■ **Recorded information**

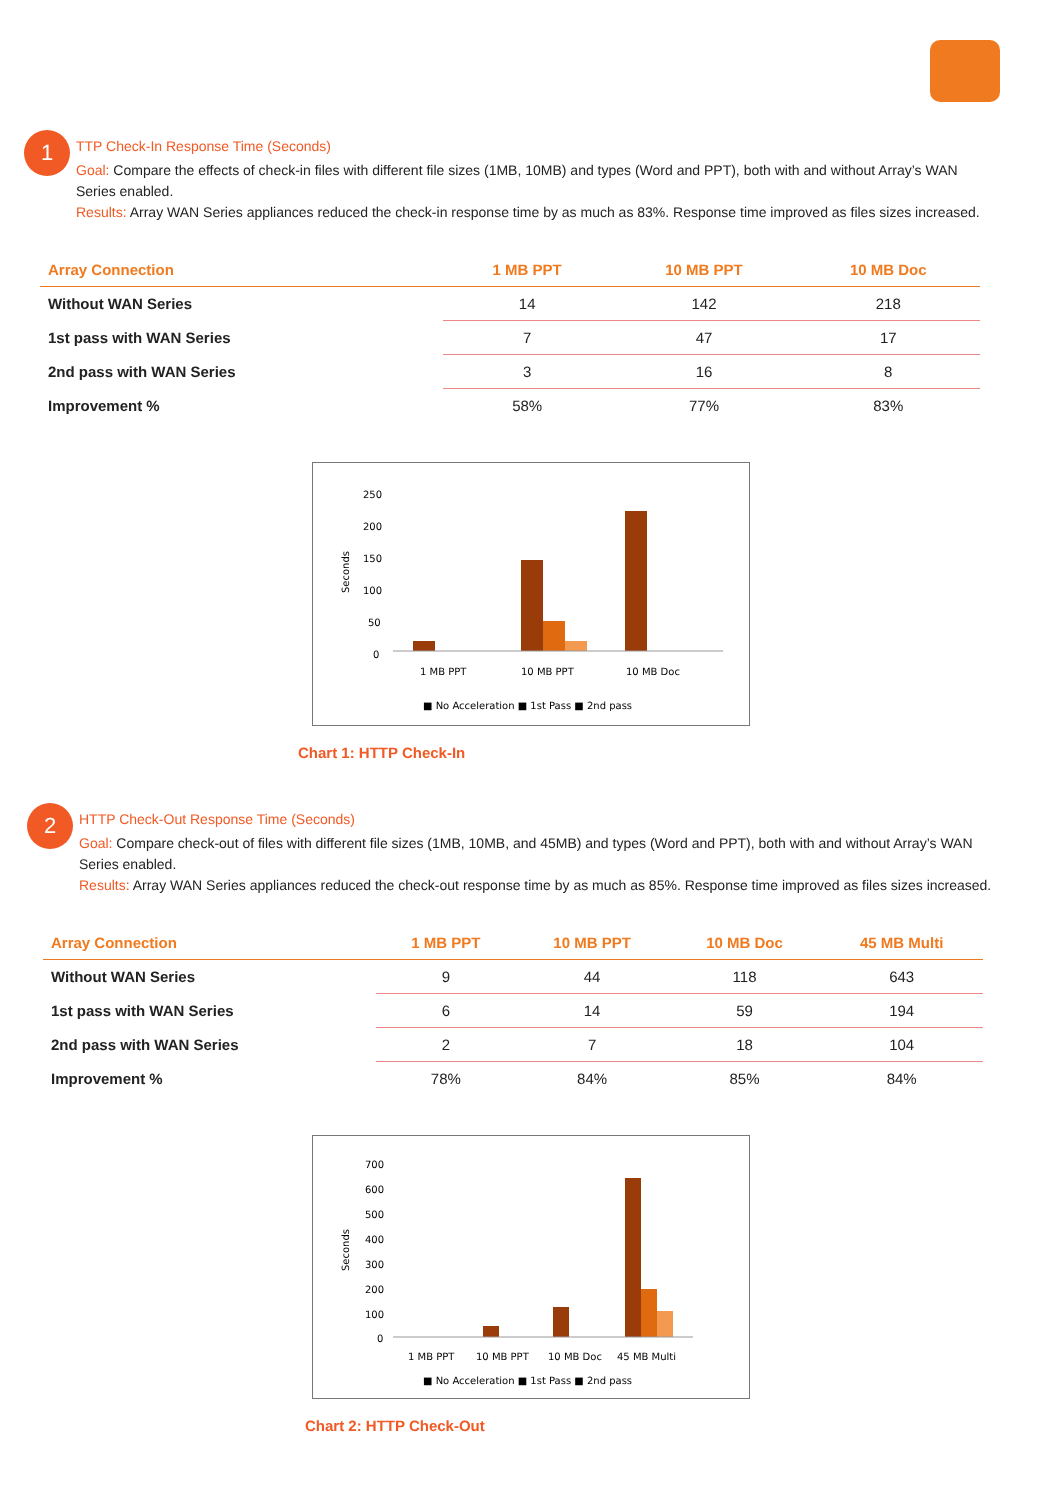1
TTP Check-In Response Time (Seconds)
Goal: Compare the effects of check-in files with different file sizes (1MB, 10MB) and types (Word and PPT), both with and without Array’s WAN Series enabled.
Results: Array WAN Series appliances reduced the check-in response time by as much as 83%. Response time improved as files sizes increased.
| Array Connection | 1 MB PPT | 10 MB PPT | 10 MB Doc |
| --- | --- | --- | --- |
| Without WAN Series | 14 | 142 | 218 |
| 1st pass with WAN Series | 7 | 47 | 17 |
| 2nd pass with WAN Series | 3 | 16 | 8 |
| Improvement % | 58% | 77% | 83% |
250
200
150
100
50
0
Seconds
1 MB PPT
10 MB PPT
10 MB Doc
■ No Acceleration ■ 1st Pass ■ 2nd pass
Chart 1: HTTP Check-In
2
HTTP Check-Out Response Time (Seconds)
Goal: Compare check-out of files with different file sizes (1MB, 10MB, and 45MB) and types (Word and PPT), both with and without Array’s WAN Series enabled.
Results: Array WAN Series appliances reduced the check-out response time by as much as 85%. Response time improved as files sizes increased.
| Array Connection | 1 MB PPT | 10 MB PPT | 10 MB Doc | 45 MB Multi |
| --- | --- | --- | --- | --- |
| Without WAN Series | 9 | 44 | 118 | 643 |
| 1st pass with WAN Series | 6 | 14 | 59 | 194 |
| 2nd pass with WAN Series | 2 | 7 | 18 | 104 |
| Improvement % | 78% | 84% | 85% | 84% |
700
600
500
400
300
200
100
0
Seconds
1 MB PPT
10 MB PPT
10 MB Doc
45 MB Multi
■ No Acceleration ■ 1st Pass ■ 2nd pass
Chart 2: HTTP Check-Out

■ **Exercise aim**
Number of lines above with the word "pass": state it alone.

■ **Result for this task**
6